Staatssekretär Brockmann und Bürgermeisterin Ebeling - Foto: HStT

Bildung, Kinder und Jugend
22 Dez
Mittwoch, 22. Dezember 2010
Der Schul- und Kulturausschuss des Hessischen Städtetages hat unter Leitung der beiden Schuldezernentinnen aus Frankfurt, Bürgermeisterin Jutta Ebeling, und aus Wiesbaden, Stadträtin Rose-Lore Scholz, mehr Beteiligung der Kommunen an der Bildungsgestaltung in Hessen gefordert. Gast im Ausschuss war auch Staatssekretär Brockmann vom Hessischen Kultusministerium.

 „Das neue hessische Schulgesetz muss für die Kommunen als Schul- und Bildungsträger eine stärkere Beteiligung in Angelegenheiten der Schule vorsehen“. So fassen die beiden Schuldezernentinnen Jutta Ebeling aus Frankfurt am Main und Rose-Lore Scholz aus Wiesbaden die Beratungen des Schulausschusses des Hessischen Städtetages zusammen.
 
„Gemeinsames Ziel bei der Weiterentwicklung des Bildungssystems muss eine staatlich-kommunale Verantwortungsgemeinschaft auf Augenhöhe sein“, so Bürgermeisterin Ebeling als Vorsitzende des Schul- und Kulturausschusses des Hessischen Städtetages.   

Für seine Forderungen hatte der Schulausschuss einen kurzen Weg: Staatssekretär Brockmann kam persönlich mit seiner Mannschaft in das Haus der kommunalen Selbstverwaltung in Wiesbaden, um die vom Hessischen Kultusministerium vorgelegten Änderungen mit dem Städtetag zu besprechen.

Die Forderungen des Hessischen Städtetages beziehen sich vor allem auf zwei einschneidende Änderungen im neuen Gesetz: die so genannte „inklusive“ Bildung und die neue Selbstständigkeit von Schule. 

So darf nach Überzeugung des Schulausschusses die sonderpädagogische Förderung an allgemeinen Schulen nur auf der Grundlage von Konzepten eingeführt werden, die mit dem jeweiligen Schulträger abgestimmt sind.

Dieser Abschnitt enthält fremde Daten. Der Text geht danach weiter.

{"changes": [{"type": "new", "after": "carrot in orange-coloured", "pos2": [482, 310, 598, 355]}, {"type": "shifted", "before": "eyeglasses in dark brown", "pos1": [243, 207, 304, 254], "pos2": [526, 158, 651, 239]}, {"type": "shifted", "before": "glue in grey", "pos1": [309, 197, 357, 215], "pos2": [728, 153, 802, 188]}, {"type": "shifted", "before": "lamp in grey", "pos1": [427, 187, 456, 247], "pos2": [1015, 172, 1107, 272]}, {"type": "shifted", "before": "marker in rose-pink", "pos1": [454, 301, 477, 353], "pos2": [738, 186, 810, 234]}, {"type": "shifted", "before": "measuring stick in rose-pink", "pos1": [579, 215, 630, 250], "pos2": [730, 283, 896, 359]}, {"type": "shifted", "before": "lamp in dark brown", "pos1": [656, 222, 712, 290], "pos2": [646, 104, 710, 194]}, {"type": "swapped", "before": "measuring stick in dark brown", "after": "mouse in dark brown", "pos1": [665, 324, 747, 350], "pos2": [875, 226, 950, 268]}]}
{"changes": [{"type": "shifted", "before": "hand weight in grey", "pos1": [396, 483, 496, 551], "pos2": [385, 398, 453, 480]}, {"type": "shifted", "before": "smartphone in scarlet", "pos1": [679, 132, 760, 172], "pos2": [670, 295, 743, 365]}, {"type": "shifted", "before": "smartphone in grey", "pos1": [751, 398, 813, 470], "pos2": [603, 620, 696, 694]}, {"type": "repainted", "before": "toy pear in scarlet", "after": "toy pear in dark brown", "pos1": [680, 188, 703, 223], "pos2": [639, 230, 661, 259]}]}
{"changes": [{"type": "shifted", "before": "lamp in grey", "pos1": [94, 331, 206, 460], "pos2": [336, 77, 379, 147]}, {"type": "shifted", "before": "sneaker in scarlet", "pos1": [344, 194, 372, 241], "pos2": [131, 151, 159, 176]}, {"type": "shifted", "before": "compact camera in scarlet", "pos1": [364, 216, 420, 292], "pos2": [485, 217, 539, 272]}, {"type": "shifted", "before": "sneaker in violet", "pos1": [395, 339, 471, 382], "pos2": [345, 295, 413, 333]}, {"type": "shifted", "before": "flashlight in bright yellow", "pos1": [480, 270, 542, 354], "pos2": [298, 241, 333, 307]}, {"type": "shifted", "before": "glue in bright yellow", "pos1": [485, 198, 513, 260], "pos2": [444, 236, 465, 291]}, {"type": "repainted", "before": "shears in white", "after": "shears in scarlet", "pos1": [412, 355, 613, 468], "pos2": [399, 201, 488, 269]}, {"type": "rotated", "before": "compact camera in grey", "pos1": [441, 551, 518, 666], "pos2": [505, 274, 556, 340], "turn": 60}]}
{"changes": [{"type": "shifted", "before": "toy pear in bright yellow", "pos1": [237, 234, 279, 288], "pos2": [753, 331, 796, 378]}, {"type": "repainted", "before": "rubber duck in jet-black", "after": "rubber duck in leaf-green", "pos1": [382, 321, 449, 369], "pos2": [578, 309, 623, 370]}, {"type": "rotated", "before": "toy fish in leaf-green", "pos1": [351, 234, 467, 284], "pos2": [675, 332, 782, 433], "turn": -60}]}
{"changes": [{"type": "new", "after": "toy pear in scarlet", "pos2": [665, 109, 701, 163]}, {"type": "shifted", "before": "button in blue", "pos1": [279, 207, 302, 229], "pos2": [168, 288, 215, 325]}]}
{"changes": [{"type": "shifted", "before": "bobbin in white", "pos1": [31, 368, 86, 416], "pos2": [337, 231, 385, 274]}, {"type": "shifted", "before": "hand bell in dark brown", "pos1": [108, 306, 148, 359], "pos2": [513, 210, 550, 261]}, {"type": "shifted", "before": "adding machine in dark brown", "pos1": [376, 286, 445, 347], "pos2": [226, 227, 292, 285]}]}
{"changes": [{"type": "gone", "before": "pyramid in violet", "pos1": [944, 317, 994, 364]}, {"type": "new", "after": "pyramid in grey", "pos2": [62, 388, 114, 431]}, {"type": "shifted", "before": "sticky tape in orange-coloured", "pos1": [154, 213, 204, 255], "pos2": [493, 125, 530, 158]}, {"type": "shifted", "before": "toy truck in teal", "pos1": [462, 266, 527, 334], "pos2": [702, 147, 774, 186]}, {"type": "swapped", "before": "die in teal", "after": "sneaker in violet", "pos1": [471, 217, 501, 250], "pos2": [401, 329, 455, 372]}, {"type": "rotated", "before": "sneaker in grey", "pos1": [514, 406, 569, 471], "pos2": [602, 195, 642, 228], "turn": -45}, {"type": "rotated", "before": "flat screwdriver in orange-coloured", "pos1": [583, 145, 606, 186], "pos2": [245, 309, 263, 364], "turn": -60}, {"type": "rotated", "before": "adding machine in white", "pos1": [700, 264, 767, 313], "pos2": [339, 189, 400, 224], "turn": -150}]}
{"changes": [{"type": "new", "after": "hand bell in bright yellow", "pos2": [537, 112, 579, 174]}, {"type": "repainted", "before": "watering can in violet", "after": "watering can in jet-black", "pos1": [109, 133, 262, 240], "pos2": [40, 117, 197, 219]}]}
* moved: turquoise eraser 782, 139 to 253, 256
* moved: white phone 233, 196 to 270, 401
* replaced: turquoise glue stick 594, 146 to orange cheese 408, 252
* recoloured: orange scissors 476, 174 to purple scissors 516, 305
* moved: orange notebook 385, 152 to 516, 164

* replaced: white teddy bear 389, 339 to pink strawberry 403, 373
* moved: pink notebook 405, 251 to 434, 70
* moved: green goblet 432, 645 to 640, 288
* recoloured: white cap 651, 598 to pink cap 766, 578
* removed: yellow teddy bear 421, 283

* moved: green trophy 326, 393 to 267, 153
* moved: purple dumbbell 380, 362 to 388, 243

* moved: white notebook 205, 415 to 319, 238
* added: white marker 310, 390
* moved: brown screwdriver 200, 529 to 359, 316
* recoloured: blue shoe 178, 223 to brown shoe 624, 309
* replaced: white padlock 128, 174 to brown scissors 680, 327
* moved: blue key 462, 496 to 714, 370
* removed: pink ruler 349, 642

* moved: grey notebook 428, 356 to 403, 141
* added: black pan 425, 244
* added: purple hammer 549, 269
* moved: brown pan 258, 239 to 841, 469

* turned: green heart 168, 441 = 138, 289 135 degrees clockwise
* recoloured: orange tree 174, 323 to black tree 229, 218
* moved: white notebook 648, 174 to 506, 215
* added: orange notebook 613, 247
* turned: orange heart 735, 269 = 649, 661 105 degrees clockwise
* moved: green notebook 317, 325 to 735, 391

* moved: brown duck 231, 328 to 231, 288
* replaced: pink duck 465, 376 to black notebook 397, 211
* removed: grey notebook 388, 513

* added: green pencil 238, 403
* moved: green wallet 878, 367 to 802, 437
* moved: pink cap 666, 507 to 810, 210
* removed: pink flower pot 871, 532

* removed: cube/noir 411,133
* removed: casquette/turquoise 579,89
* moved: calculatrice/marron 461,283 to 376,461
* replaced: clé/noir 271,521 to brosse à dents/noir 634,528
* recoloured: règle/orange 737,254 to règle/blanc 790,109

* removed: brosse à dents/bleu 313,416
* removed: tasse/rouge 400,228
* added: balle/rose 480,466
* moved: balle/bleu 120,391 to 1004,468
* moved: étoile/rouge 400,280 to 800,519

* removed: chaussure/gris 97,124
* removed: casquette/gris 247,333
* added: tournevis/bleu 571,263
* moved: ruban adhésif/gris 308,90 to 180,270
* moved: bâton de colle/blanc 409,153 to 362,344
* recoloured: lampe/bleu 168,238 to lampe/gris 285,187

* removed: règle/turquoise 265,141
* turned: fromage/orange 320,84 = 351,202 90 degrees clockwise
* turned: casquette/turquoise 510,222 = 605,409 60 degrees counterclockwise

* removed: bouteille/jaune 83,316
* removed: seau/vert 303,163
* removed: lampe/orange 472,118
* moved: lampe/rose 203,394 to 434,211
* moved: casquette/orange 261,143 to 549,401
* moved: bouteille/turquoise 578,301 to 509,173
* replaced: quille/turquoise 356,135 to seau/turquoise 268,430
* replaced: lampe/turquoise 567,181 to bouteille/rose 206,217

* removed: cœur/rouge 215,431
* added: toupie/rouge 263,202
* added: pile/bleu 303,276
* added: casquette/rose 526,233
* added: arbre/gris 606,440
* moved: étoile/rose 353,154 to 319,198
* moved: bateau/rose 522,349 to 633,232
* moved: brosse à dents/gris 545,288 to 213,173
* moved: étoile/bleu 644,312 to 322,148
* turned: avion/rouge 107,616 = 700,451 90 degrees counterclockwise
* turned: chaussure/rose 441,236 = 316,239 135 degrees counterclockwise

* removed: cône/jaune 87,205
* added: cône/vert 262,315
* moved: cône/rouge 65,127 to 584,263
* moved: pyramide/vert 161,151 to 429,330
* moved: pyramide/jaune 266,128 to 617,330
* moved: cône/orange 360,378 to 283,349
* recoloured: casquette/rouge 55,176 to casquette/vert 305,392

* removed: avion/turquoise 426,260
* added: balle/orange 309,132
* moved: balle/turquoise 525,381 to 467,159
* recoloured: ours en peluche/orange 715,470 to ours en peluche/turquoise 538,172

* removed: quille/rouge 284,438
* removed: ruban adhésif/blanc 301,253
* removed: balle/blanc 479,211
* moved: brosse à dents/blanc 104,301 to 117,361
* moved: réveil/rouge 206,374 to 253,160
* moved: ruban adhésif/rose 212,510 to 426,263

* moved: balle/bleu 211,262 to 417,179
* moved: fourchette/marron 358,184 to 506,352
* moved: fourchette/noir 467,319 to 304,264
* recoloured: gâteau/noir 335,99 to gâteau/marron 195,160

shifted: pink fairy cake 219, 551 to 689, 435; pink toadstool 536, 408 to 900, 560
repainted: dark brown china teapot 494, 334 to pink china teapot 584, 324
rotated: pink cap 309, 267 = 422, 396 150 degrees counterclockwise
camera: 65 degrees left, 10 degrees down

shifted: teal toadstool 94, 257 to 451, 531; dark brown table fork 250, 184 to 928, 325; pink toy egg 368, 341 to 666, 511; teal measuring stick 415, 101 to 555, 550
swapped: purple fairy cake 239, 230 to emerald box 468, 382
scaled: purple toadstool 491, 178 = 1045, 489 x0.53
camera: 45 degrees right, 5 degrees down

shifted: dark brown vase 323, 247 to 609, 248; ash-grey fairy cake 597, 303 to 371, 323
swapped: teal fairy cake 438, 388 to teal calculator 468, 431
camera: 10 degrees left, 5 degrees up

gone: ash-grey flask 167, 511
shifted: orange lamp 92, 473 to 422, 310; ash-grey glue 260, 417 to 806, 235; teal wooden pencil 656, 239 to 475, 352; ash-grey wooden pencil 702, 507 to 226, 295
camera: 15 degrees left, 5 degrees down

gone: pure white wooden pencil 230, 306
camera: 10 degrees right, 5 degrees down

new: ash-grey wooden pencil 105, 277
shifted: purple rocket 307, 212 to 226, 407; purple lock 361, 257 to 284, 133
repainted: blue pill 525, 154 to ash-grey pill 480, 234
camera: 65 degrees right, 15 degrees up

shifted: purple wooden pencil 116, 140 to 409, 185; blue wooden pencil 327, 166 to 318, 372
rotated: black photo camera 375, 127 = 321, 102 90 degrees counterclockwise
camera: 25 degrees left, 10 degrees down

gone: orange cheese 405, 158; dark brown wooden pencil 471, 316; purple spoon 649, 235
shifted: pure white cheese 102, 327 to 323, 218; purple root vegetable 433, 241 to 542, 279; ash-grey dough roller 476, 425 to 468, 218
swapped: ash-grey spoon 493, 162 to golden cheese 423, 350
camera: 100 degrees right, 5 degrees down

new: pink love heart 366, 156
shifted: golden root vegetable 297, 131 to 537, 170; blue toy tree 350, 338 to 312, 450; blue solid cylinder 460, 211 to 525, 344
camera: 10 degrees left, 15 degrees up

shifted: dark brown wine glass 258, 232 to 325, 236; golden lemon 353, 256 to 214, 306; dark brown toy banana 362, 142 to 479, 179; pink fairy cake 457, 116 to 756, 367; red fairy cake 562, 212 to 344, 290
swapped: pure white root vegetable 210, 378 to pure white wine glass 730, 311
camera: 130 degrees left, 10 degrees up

Der Städtetag unterstützt die sonderpädagogische Förderung nach der UN-Behindertenrechtskonvention zum sonderpädagogischen Unterricht in der Schule, erwartet aber, dass die finanziellen Konsequenzen, die das Landesgesetz bei den Schulträgern auslöst, mit entsprechendem Landesgeld nach dem so genannten Konnexitätsprinzip abgedeckt werden.   

Wichtig ist auch, dass selbstständige Schulen nur eingerichtet werden, wenn Inhalte und Organisation einvernehmlich mit dem Schulträger bestimmt werden. Die beiden Dezernentinnen: „Selbstverständlich unterstützen wir, dass Schulen mehr eigene Verantwortung bekommen. Wir müssen dabei aber mitgestalten können, um der Rolle als örtlicher Bildungsträger gerecht werden zu können.“ Auch hier gelte das Konnexitätsprinzip für die  durch das Landesgesetz zusätzlich anfallenden Kosten.

Aus Sicht des Hessischen Städtetages ist es für den erfolgreichen Ausbau von Ganztagsschulen unerlässlich, dass die Arbeitszeit der Lehrer umgestellt wird. Sie müssen darauf verpflichtet werden, für eine bestimmte Zeitspanne an der Schule anwesend zu sein.